The day I cried at yoga

Very early this morning, after a mere two hours of sleep, my anxiety woke me. After watching the end to an awful and divisive presidential election, rest mostly eluded me. I have made no secret of my own particular leanings this year. I felt devastated as the reality of an ending that almost no one predicted rolled out over hours. How the hell am I going to explain this to my daughters? They have heard with their own ears the way that this president-elect speaks about women and immigrants and people with disabilities and… “Will my Muslim friend now be deported?” “Is he really going to build a wall?” “Mom, I am afraid.”

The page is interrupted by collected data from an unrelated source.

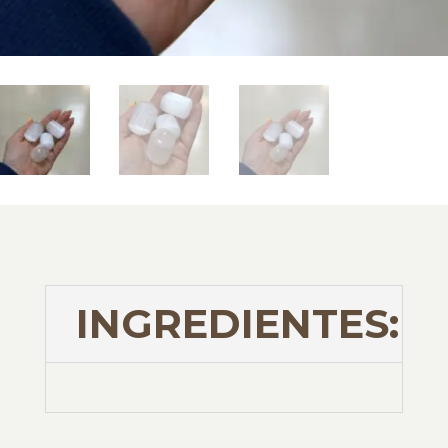
INGREDIENTES: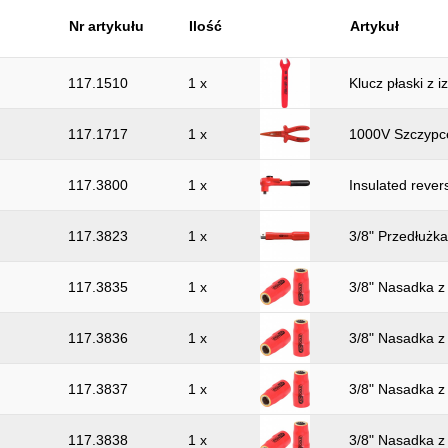
Nr artykułu
Ilość
Artykuł
117.1510
1 x
Klucz płaski z 
117.1717
1 x
1000V Szczypc
117.3800
1 x
Insulated revers
117.3823
1 x
3/8" Przedłużka
117.3835
1 x
3/8" Nasadka z
117.3836
1 x
3/8" Nasadka z
117.3837
1 x
3/8" Nasadka z
117.3838
1 x
3/8" Nasadka z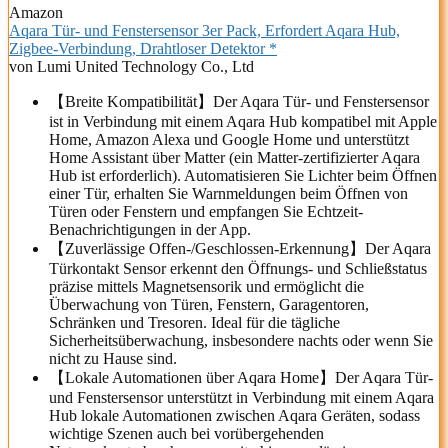
Amazon
Aqara Tür- und Fenstersensor 3er Pack, Erfordert Aqara Hub,
Zigbee-Verbindung, Drahtloser Detektor *
von Lumi United Technology Co., Ltd
【Breite Kompatibilität】Der Aqara Tür- und Fenstersensor
ist in Verbindung mit einem Aqara Hub kompatibel mit Apple
Home, Amazon Alexa und Google Home und unterstützt
Home Assistant über Matter (ein Matter-zertifizierter Aqara
Hub ist erforderlich). Automatisieren Sie Lichter beim Öffnen
einer Tür, erhalten Sie Warnmeldungen beim Öffnen von
Türen oder Fenstern und empfangen Sie Echtzeit-
Benachrichtigungen in der App.
【Zuverlässige Offen-/Geschlossen-Erkennung】Der Aqara
Türkontakt Sensor erkennt den Öffnungs- und Schließstatus
präzise mittels Magnetsensorik und ermöglicht die
Überwachung von Türen, Fenstern, Garagentoren,
Schränken und Tresoren. Ideal für die tägliche
Sicherheitsüberwachung, insbesondere nachts oder wenn Sie
nicht zu Hause sind.
【Lokale Automationen über Aqara Home】Der Aqara Tür-
und Fenstersensor unterstützt in Verbindung mit einem Aqara
Hub lokale Automationen zwischen Aqara Geräten, sodass
wichtige Szenen auch bei vorübergehenden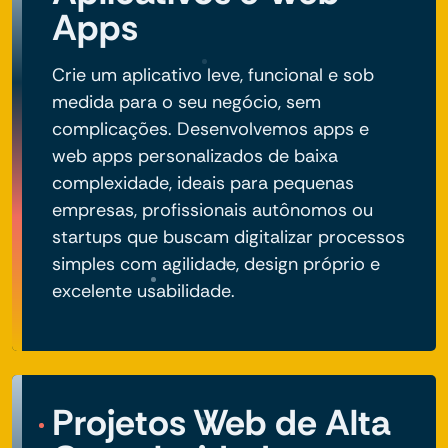
Apps
Crie um aplicativo leve, funcional e sob
medida para o seu negócio, sem
complicações. Desenvolvemos apps e
web apps personalizados de baixa
complexidade, ideais para pequenas
empresas, profissionais autônomos ou
startups que buscam digitalizar processos
simples com agilidade, design próprio e
excelente usabilidade.
Projetos Web de Alta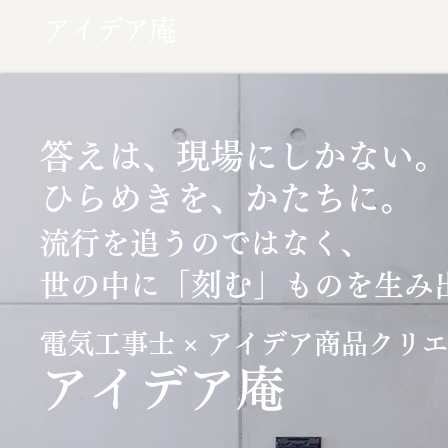
アイデア庵
答えは、現場にしかない。
ひらめきを、かたちに。
流行を追うのではなく、
「刻む」
世の中に
ものを生み
電気工事士 × アイデア商品クリ
​アイデア庵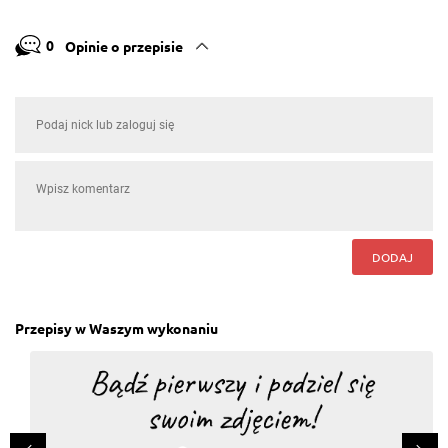
0
Opinie o przepisie
DODAJ
Przepisy w Waszym wykonaniu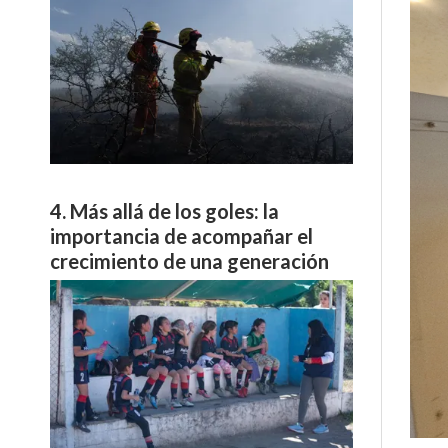
Más allá de los goles: la
importancia de acompañar el
crecimiento de una generación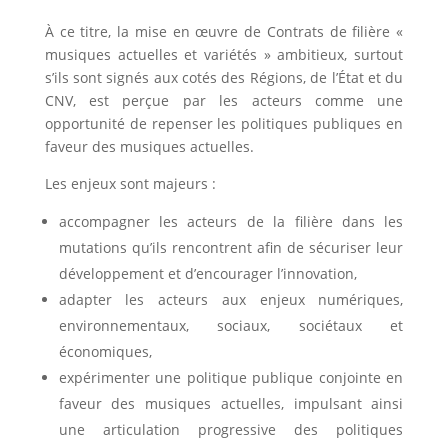
À ce titre, la mise en œuvre de Contrats de filière «
musiques actuelles et variétés » ambitieux, surtout
s’ils sont signés aux cotés des Régions, de l’État et du
CNV, est perçue par les acteurs comme une
opportunité de repenser les politiques publiques en
faveur des musiques actuelles.
Les enjeux sont majeurs :
accompagner les acteurs de la filière dans les
mutations qu’ils rencontrent afin de sécuriser leur
développement et d’encourager l’innovation,
adapter les acteurs aux enjeux numériques,
environnementaux, sociaux, sociétaux et
économiques,
expérimenter une politique publique conjointe en
faveur des musiques actuelles, impulsant ainsi
une articulation progressive des politiques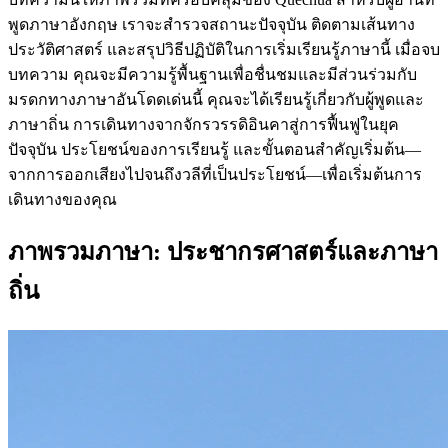
พูดภาษาอังกฤษ เราจะสำรวจสถานะปัจจุบัน ติดตามเส้นทาง
ประวัติศาสตร์ และสรุปวิธีปฏิบัติในการเริ่มเรียนรู้ภาษานี้ เมื่อจบ
บทความ คุณจะมีความรู้พื้นฐานเพื่อชื่นชมและมีส่วนร่วมกับ
มรดกทางภาษาอันโดดเด่นนี้ คุณจะได้เรียนรู้เกี่ยวกับผู้พูดและ
ภาษาถิ่น การเดินทางจากจักรวรรดิอินคาสู่การฟื้นฟูในยุค
ปัจจุบัน ประโยชน์ของการเรียนรู้ และขั้นตอนสำคัญเริ่มต้น—
จากการออกเสียงไปจนถึงวลีที่เป็นประโยชน์—เพื่อเริ่มต้นการ
เดินทางของคุณ
ภาพรวมภาษา: ประชากรศาสตร์และภาษา
ถิ่น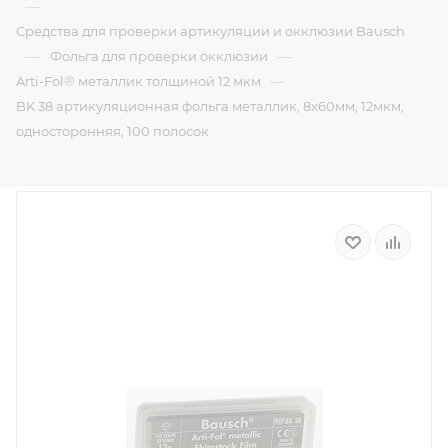
—
Средства для проверки артикуляции и окклюзии Bausch
—
—
Фольга для проверки окклюзии
—
Arti-Fol® металлик толщиной 12 мкм
BK 38 артикуляционная фольга металлик, 8х60мм, 12мкм,
односторонняя, 100 полосок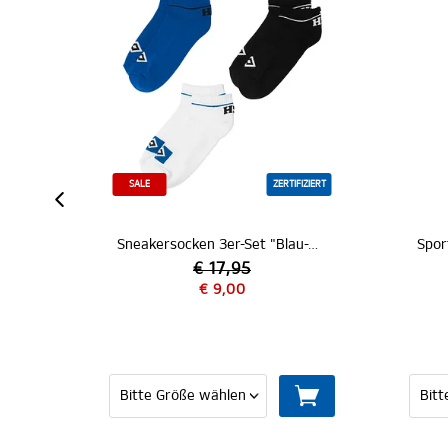
SALE
ZERTIFIZIERT
Sneakersocken 3er-Set "Blau-Weiß-Schwarz"
€ 17,95
€ 9,00
€ 14,95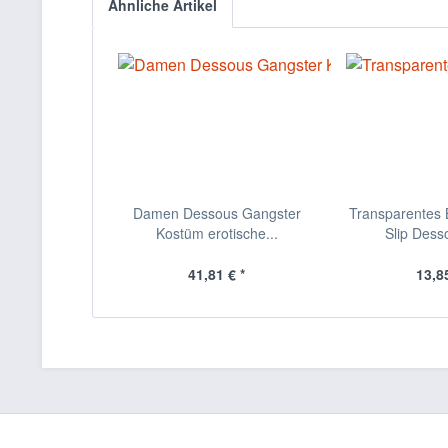
Ähnliche Artikel
Damen Dessous Gangster
Transparentes B
Kostüm erotische...
Slip Desso
41,81 € *
13,85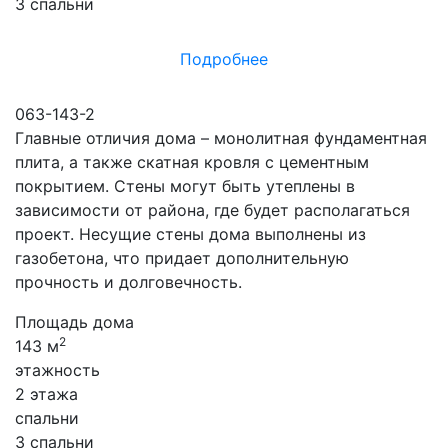
3 спальни
Подробнее
063-143-2
Главные отличия дома – монолитная фундаментная
плита, а также скатная кровля с цементным
покрытием. Стены могут быть утеплены в
зависимости от района, где будет располагаться
проект. Несущие стены дома выполнены из
газобетона, что придает дополнительную
прочность и долговечность.
Площадь дома
2
143 м
этажность
2 этажа
спальни
3 спальни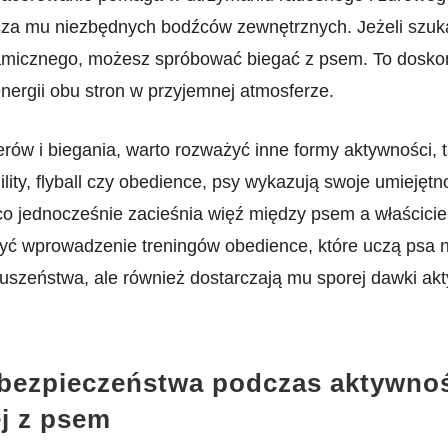
cza mu niezbędnych bodźców ‌zewnętrznych. Jeżeli szu
amicznego, możesz spróbować biegać z psem. To dosko
nergii obu ⁤stron w przyjemnej atmosferze.
rów i biegania, warto rozważyć inne formy aktywności, t
ility,‍ flyball czy obedience, psy wykazują swoje umiejętnoś
 co jednocześnie zacieśnia więź między psem ⁤a właścici
yć wprowadzenie treningów obedience, które uczą psa ni
uszeństwa, ale również dostarczają mu sporej dawki ak
bezpieczeństwa podczas aktywno
ej z psem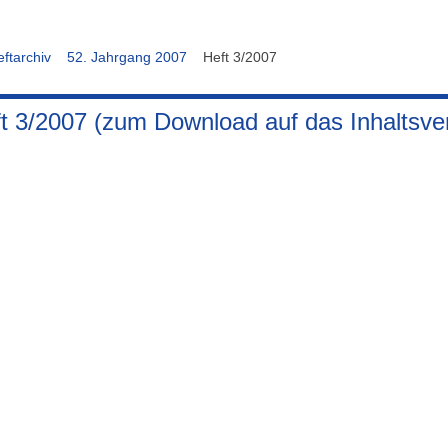
ftarchiv
52. Jahrgang 2007
Heft 3/2007
t 3/2007 (zum Download auf das Inhaltsver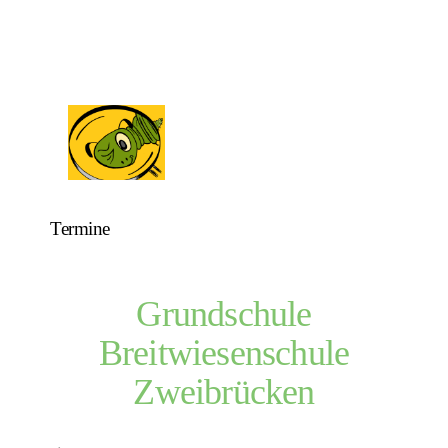
Termine
Grundschule
Breitwiesenschule
Zweibrücken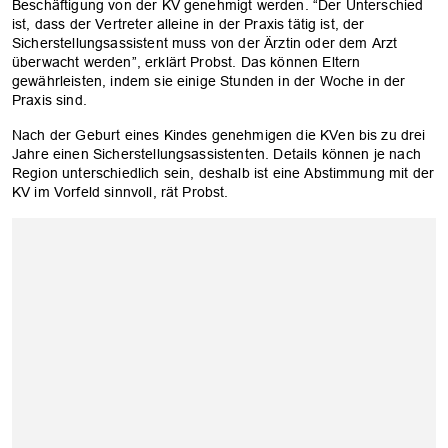
Beschäftigung von der KV genehmigt werden. “Der Unterschied
ist, dass der Vertreter alleine in der Praxis tätig ist, der
Sicherstellungsassistent muss von der Ärztin oder dem Arzt
überwacht werden”, erklärt Probst. Das können Eltern
gewährleisten, indem sie einige Stunden in der Woche in der
Praxis sind.
Nach der Geburt eines Kindes genehmigen die KVen bis zu drei
Jahre einen Sicherstellungsassistenten. Details können je nach
Region unterschiedlich sein, deshalb ist eine Abstimmung mit der
KV im Vorfeld sinnvoll, rät Probst.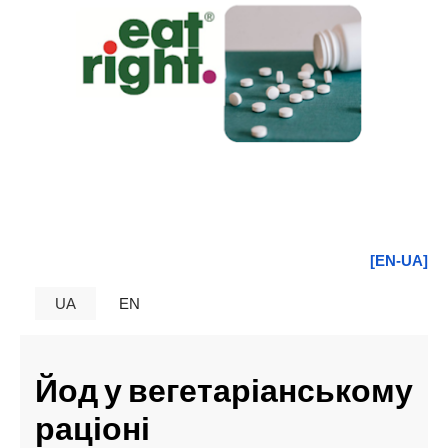
[EN-UA]
UA
EN
Йод у вегетаріанському
раціоні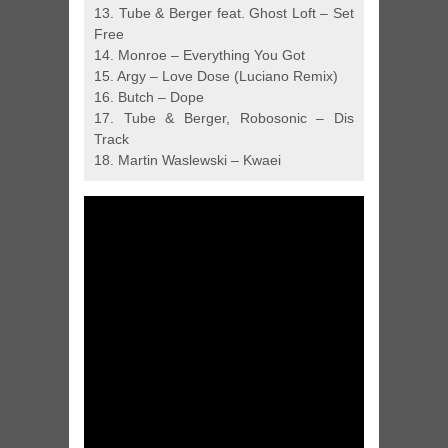
13. Tube & Berger feat. Ghost Loft – Set
Free
14. Monroe – Everything You Got
15. Argy – Love Dose (Luciano Remix)
16. Butch – Dope
17. Tube & Berger, Robosonic – Dis
Track
18. Martin Waslewski – Kwaei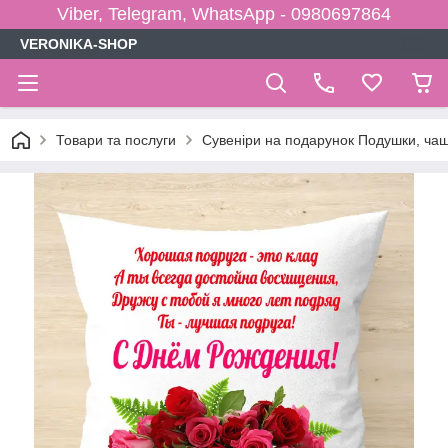
Viber, Telegram, WhatsApp - 0980697864
VERONIKA-SHOP
Товари та послуги
Сувеніри на подарунок Подушки, чаш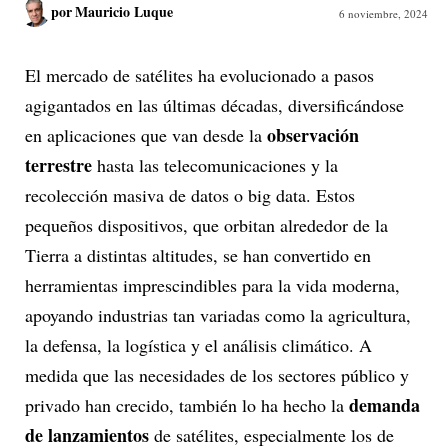
por
Mauricio Luque
6 noviembre, 2024
El mercado de satélites ha evolucionado a pasos
agigantados en las últimas décadas, diversificándose
observación
en aplicaciones que van desde la
terrestre
hasta las telecomunicaciones y la
recolección masiva de datos o big data. Estos
pequeños dispositivos, que orbitan alrededor de la
Tierra a distintas altitudes, se han convertido en
herramientas imprescindibles para la vida moderna,
apoyando industrias tan variadas como la agricultura,
la defensa, la logística y el análisis climático. A
medida que las necesidades de los sectores público y
demanda
privado han crecido, también lo ha hecho la
de lanzamientos
de satélites, especialmente los de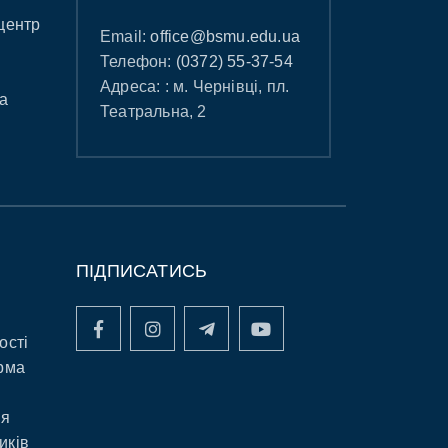
центр
Email:
office@bsmu.edu.ua
Телефон:
(0372) 55-37-54
Адреса: : м. Чернівці, пл.
а
Театральна, 2
ПІДПИСАТИСЬ
ості
рма
ня
иків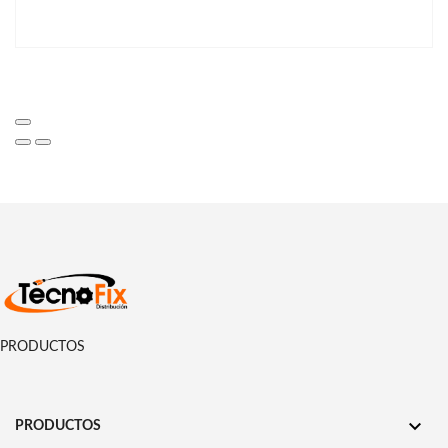
PRODUCTOS

PRODUCTOS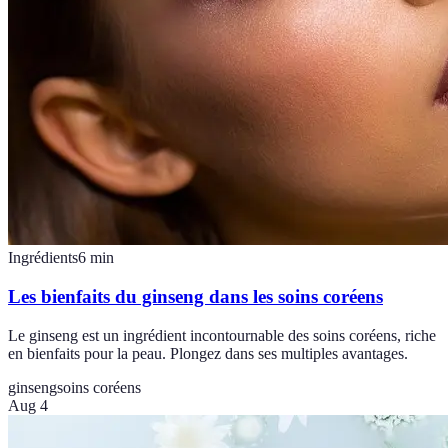
Ingrédients
6
min
Les bienfaits du ginseng dans les soins coréens
Le ginseng est un ingrédient incontournable des soins coréens, riche
en bienfaits pour la peau. Plongez dans ses multiples avantages.
ginseng
soins coréens
Aug 4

So I headed to a place where I most often find peace. The yoga room. My teacher walked in with intention. She almost sounded like a drill sergeant as she grasped for words of response to the early morning news. I imagine that she leaned the same way that I did – most yoga instructors probably did. She reminded us of the sacred community in our midst on several occasions. We focused on heart opening exercises. At one point, she had us balance multiple times on each foot. There was so much wobbling all around.

Toward the end of class, she said, “I invite you to join in the river of the room.” We all lined up right in the middle as she instructed us to put our hands on the shoulder of our neighbor. Then we balanced once again. “How does this feel differently when we lean on and support each other?” It was like night and day. I was at ease and knew that my neighbor would not let me fall down. Cleansing tears were released to flow down my face. I have never before cried during yoga.

My greatest concern with this president-elect is how he has normalized the speaking out loud of things racist and misogynistic and hate-filled. Yesterday, I listened to the story of a Vietnamese adoptee who passed by one of his political rallies on her college campus, and his supporters felt the freedom to yell at her “go back where you came from.” She was shaken to the core. She looks very much like my daughters.

The sludge of human prejudice that we all battle inside has been emboldened to shoot out loud from mouths more freely and without pushback from those who know better. We are closing our ears and our hearts to those we deem “other.” I want to be able to tolerate the voices of the “others” in my life, but when that which is being spoken is filled with contempt and hatred, I draw a line. I will not be silent.

I will continue to return to the river that my yoga instructor invited me to this morning. When my daughters looked at me this morning with fear and confusion, I hugged them and said, “We will love and support each other, we will love our neighbors, we will love God, and we will move forward.” When a man with skin tones different than my own arrived to work at my home this morning, he said, “you were up late last night, weren’t you?” We hugged each other. For this day and this moment as well as any challenging ones ahead, I will do my best to stand in the river.